● **Work to complete**
Could you restate all of the records exactly, leaving out the pictures?

### Data supplied ###

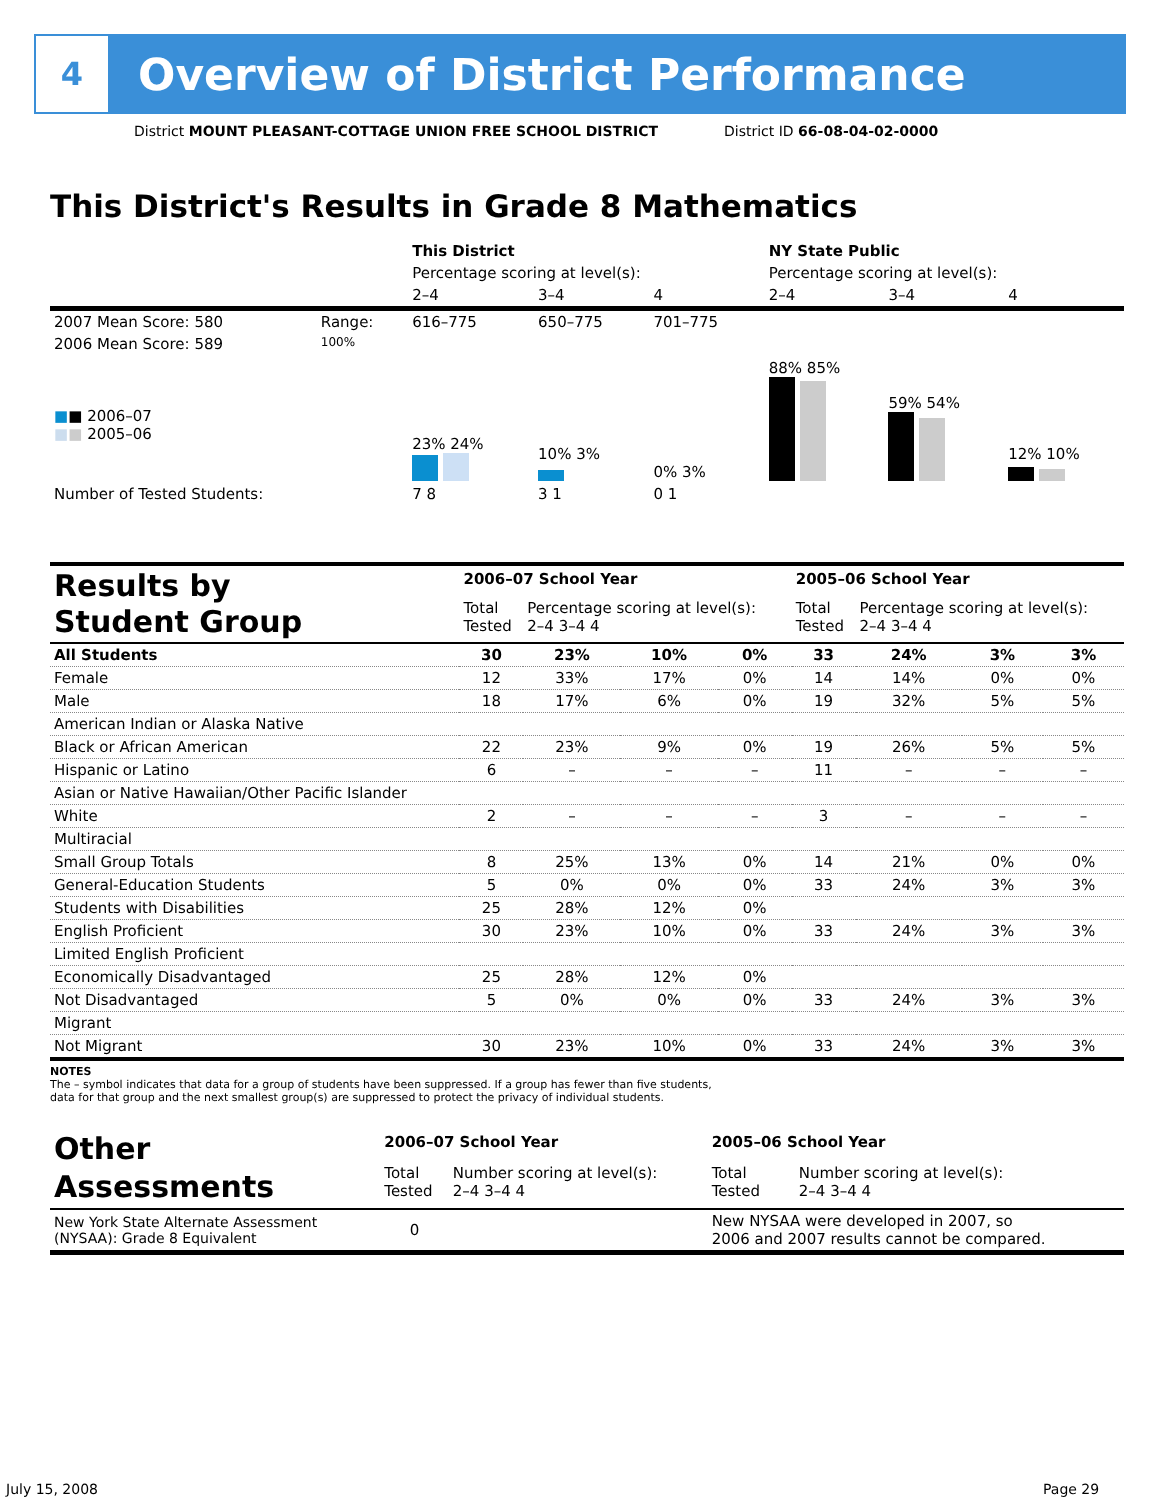4
Overview of District Performance
District MOUNT PLEASANT-COTTAGE UNION FREE SCHOOL DISTRICT
District ID 66-08-04-02-0000
This District's Results in Grade 8 Mathematics
| | | This District | | | NY State Public | | |
| | | Percentage scoring at level(s): | | | Percentage scoring at level(s): | | |
| | | 2–4 | 3–4 | 4 | 2–4 | 3–4 | 4 |
| 2007 Mean Score: 580 | Range: | 616–775 | 650–775 | 701–775 | | | |
| 2006 Mean Score: 589 ■ ■ 2006–07 ■ ■ 2005–06 | 100% | 23% 24% | 10% 3% | 0% 3% | 88% 85% | 59% 54% | 12% 10% |
| Number of Tested Students: | | 7 8 | 3 1 | 0 1 | | | |
| Results by Student Group | 2006–07 School Year | | | | 2005–06 School Year | | | |
| | Total Tested | Percentage scoring at level(s): 2–4 3–4 4 | | | Total Tested | Percentage scoring at level(s): 2–4 3–4 4 | | |
| All Students | 30 | 23% | 10% | 0% | 33 | 24% | 3% | 3% |
| Female | 12 | 33% | 17% | 0% | 14 | 14% | 0% | 0% |
| Male | 18 | 17% | 6% | 0% | 19 | 32% | 5% | 5% |
| American Indian or Alaska Native | | | | | | | | |
| Black or African American | 22 | 23% | 9% | 0% | 19 | 26% | 5% | 5% |
| Hispanic or Latino | 6 | – | – | – | 11 | – | – | – |
| Asian or Native Hawaiian/Other Pacific Islander | | | | | | | | |
| White | 2 | – | – | – | 3 | – | – | – |
| Multiracial | | | | | | | | |
| Small Group Totals | 8 | 25% | 13% | 0% | 14 | 21% | 0% | 0% |
| General-Education Students | 5 | 0% | 0% | 0% | 33 | 24% | 3% | 3% |
| Students with Disabilities | 25 | 28% | 12% | 0% | | | | |
| English Proficient | 30 | 23% | 10% | 0% | 33 | 24% | 3% | 3% |
| Limited English Proficient | | | | | | | | |
| Economically Disadvantaged | 25 | 28% | 12% | 0% | | | | |
| Not Disadvantaged | 5 | 0% | 0% | 0% | 33 | 24% | 3% | 3% |
| Migrant | | | | | | | | |
| Not Migrant | 30 | 23% | 10% | 0% | 33 | 24% | 3% | 3% |
NOTES
The – symbol indicates that data for a group of students have been suppressed. If a group has fewer than five students,
data for that group and the next smallest group(s) are suppressed to protect the privacy of individual students.
| Other Assessments | 2006–07 School Year | | 2005–06 School Year | |
| | Total Tested | Number scoring at level(s): 2–4 3–4 4 | Total Tested | Number scoring at level(s): 2–4 3–4 4 |
| New York State Alternate Assessment (NYSAA): Grade 8 Equivalent | 0 | | New NYSAA were developed in 2007, so 2006 and 2007 results cannot be compared. | |
July 15, 2008 Page 29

###

● **Result of this exercise**
4
Overview of District Performance
District MOUNT PLEASANT-COTTAGE UNION FREE SCHOOL DISTRICT
District ID 66-08-04-02-0000
This District's Results in Grade 8 Mathematics
| | | This District | | | NY State Public | | |
| | | Percentage scoring at level(s): | | | Percentage scoring at level(s): | | |
| | | 2–4 | 3–4 | 4 | 2–4 | 3–4 | 4 |
| 2007 Mean Score: 580 | Range: | 616–775 | 650–775 | 701–775 | | | |
| 2006 Mean Score: 589 ■ ■ 2006–07 ■ ■ 2005–06 | 100% | 23% 24% | 10% 3% | 0% 3% | 88% 85% | 59% 54% | 12% 10% |
| Number of Tested Students: | | 7 8 | 3 1 | 0 1 | | | |
| Results by Student Group | 2006–07 School Year | | | | 2005–06 School Year | | | |
| | Total Tested | Percentage scoring at level(s): 2–4 3–4 4 | | | Total Tested | Percentage scoring at level(s): 2–4 3–4 4 | | |
| All Students | 30 | 23% | 10% | 0% | 33 | 24% | 3% | 3% |
| Female | 12 | 33% | 17% | 0% | 14 | 14% | 0% | 0% |
| Male | 18 | 17% | 6% | 0% | 19 | 32% | 5% | 5% |
| American Indian or Alaska Native | | | | | | | | |
| Black or African American | 22 | 23% | 9% | 0% | 19 | 26% | 5% | 5% |
| Hispanic or Latino | 6 | – | – | – | 11 | – | – | – |
| Asian or Native Hawaiian/Other Pacific Islander | | | | | | | | |
| White | 2 | – | – | – | 3 | – | – | – |
| Multiracial | | | | | | | | |
| Small Group Totals | 8 | 25% | 13% | 0% | 14 | 21% | 0% | 0% |
| General-Education Students | 5 | 0% | 0% | 0% | 33 | 24% | 3% | 3% |
| Students with Disabilities | 25 | 28% | 12% | 0% | | | | |
| English Proficient | 30 | 23% | 10% | 0% | 33 | 24% | 3% | 3% |
| Limited English Proficient | | | | | | | | |
| Economically Disadvantaged | 25 | 28% | 12% | 0% | | | | |
| Not Disadvantaged | 5 | 0% | 0% | 0% | 33 | 24% | 3% | 3% |
| Migrant | | | | | | | | |
| Not Migrant | 30 | 23% | 10% | 0% | 33 | 24% | 3% | 3% |
NOTES
The – symbol indicates that data for a group of students have been suppressed. If a group has fewer than five students,
data for that group and the next smallest group(s) are suppressed to protect the privacy of individual students.
| Other Assessments | 2006–07 School Year | | 2005–06 School Year | |
| | Total Tested | Number scoring at level(s): 2–4 3–4 4 | Total Tested | Number scoring at level(s): 2–4 3–4 4 |
| New York State Alternate Assessment (NYSAA): Grade 8 Equivalent | 0 | | New NYSAA were developed in 2007, so 2006 and 2007 results cannot be compared. | |
July 15, 2008 Page 29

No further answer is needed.